Bottazzi and her colleagues are in good company. As of 12 March 2021, 81 SARS-CoV-2 vaccine candidates are in clinical testing,¹ including 27 based on recombinant protein technology. DNA, RNA and vector-based vaccines make up another 33. “COVID-19 is dramatically accelerating the use and the validation at large scale of these new technology platforms,” says Hanon. “Post-COVID-19, vaccinology will have changed dramatically.”

Beyond COVID-19

On top of the new technological options, the pandemic is also likely to draw in new talent and resources. “Before COVID-19, vaccines were something of a black box. Now people have a better understanding not only of their value, but also some of the complexities involved in developing them,” says Bottazzi.

Many hope that faster vaccine development will be a positive legacy of the current crisis. The next-generation technologies have significantly shorter development timeframes than traditional approaches.
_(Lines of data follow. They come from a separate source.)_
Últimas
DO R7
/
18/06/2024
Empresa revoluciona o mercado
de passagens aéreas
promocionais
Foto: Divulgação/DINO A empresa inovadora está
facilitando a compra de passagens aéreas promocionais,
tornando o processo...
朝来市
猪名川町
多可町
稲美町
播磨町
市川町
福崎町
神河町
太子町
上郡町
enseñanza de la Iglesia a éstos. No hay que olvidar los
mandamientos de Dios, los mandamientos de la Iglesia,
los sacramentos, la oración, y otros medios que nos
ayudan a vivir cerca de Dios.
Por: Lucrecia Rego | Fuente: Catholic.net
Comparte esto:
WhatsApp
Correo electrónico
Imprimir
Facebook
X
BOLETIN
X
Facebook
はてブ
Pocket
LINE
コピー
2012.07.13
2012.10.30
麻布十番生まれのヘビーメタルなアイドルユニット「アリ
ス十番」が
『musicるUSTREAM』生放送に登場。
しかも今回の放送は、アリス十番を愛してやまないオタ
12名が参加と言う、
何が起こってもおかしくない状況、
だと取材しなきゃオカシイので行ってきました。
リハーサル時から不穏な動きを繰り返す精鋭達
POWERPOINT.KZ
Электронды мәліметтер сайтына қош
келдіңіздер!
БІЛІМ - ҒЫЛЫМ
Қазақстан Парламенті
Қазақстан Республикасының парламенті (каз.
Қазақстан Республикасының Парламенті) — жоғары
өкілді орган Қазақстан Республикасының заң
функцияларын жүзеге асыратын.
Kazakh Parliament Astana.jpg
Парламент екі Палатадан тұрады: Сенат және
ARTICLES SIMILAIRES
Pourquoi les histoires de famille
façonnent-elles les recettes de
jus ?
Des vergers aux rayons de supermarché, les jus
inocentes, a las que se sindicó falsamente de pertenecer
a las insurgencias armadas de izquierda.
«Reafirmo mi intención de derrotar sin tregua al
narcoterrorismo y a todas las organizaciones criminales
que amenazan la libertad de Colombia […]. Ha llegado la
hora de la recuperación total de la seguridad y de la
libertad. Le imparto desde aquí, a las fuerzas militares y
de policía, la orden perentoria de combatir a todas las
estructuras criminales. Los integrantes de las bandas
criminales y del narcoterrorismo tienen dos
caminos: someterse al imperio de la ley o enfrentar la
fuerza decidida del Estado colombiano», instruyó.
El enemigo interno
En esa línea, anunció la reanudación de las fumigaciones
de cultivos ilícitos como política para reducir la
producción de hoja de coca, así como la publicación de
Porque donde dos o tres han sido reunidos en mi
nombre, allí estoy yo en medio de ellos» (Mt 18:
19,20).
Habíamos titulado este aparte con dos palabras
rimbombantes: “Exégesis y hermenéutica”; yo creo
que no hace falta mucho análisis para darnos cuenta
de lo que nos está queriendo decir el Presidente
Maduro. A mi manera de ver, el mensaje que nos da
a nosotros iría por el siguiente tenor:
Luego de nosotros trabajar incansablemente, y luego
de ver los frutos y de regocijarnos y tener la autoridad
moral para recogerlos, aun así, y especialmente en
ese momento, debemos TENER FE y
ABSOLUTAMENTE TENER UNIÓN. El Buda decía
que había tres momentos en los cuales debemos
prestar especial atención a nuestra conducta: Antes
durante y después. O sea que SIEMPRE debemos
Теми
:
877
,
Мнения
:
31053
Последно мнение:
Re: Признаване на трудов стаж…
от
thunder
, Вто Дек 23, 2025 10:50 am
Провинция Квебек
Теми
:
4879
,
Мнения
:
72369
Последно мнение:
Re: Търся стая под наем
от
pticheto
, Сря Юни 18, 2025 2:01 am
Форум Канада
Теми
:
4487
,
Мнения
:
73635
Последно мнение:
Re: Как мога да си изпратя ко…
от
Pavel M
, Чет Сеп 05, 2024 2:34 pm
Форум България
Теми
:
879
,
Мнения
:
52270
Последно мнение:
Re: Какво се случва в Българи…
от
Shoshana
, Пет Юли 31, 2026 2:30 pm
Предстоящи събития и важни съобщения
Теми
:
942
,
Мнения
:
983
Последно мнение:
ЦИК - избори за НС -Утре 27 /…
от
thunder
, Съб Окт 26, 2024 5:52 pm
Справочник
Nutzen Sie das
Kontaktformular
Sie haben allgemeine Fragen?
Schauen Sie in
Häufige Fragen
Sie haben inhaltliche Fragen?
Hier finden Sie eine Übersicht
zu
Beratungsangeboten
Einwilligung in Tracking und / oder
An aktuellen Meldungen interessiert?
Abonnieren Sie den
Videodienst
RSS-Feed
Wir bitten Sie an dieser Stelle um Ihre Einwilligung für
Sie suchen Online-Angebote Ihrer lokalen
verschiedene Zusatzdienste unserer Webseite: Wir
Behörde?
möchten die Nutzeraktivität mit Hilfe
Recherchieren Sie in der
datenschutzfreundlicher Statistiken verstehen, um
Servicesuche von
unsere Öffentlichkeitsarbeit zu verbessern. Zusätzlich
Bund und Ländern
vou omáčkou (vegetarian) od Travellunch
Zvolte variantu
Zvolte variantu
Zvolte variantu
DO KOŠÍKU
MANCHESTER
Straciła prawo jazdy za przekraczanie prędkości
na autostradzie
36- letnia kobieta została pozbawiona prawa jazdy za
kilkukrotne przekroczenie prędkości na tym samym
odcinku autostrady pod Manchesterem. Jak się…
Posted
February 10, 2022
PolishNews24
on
Some practices adopted by regulators in response to COVID-19, such as rolling reviews of trial data and providing advice on the running of parallel clinical trial stages, may streamline processes long-term.

The impact of these advances is not limited to SARS-CoV-2. Prior to the pandemic, researchers had done a lot of work on mRNA cancer vaccines. Validation of the platform for infectious disease could accelerate progress there. The pandemic could also drive advances against other seasonal respiratory viruses. “It would seem quite predictable that we will in the future have common cold, anti-flu and coronavirus vaccines, potentially amalgamated into one shot,” says Openshaw.

COVID-19 is likely to lead to big changes in the vaccines industry. “We are seeing the rapid validation of new technologies at large scale to achieve something in years that would normally take a decade or more,” says Hanon. “There will be new players, winners and losers, and more competition, which is good for the field as it drives creativity.”

Competition is not the only outcome; one of COVID-19’s most important lessons may be quite the opposite. “We’ve seen, during this extraordinary year, companies have been willing to join forces, providing adjuvants for and manufacturing each other’s vaccines,” says Openshaw. “It’s been refreshing to see these new levels of cooperation.”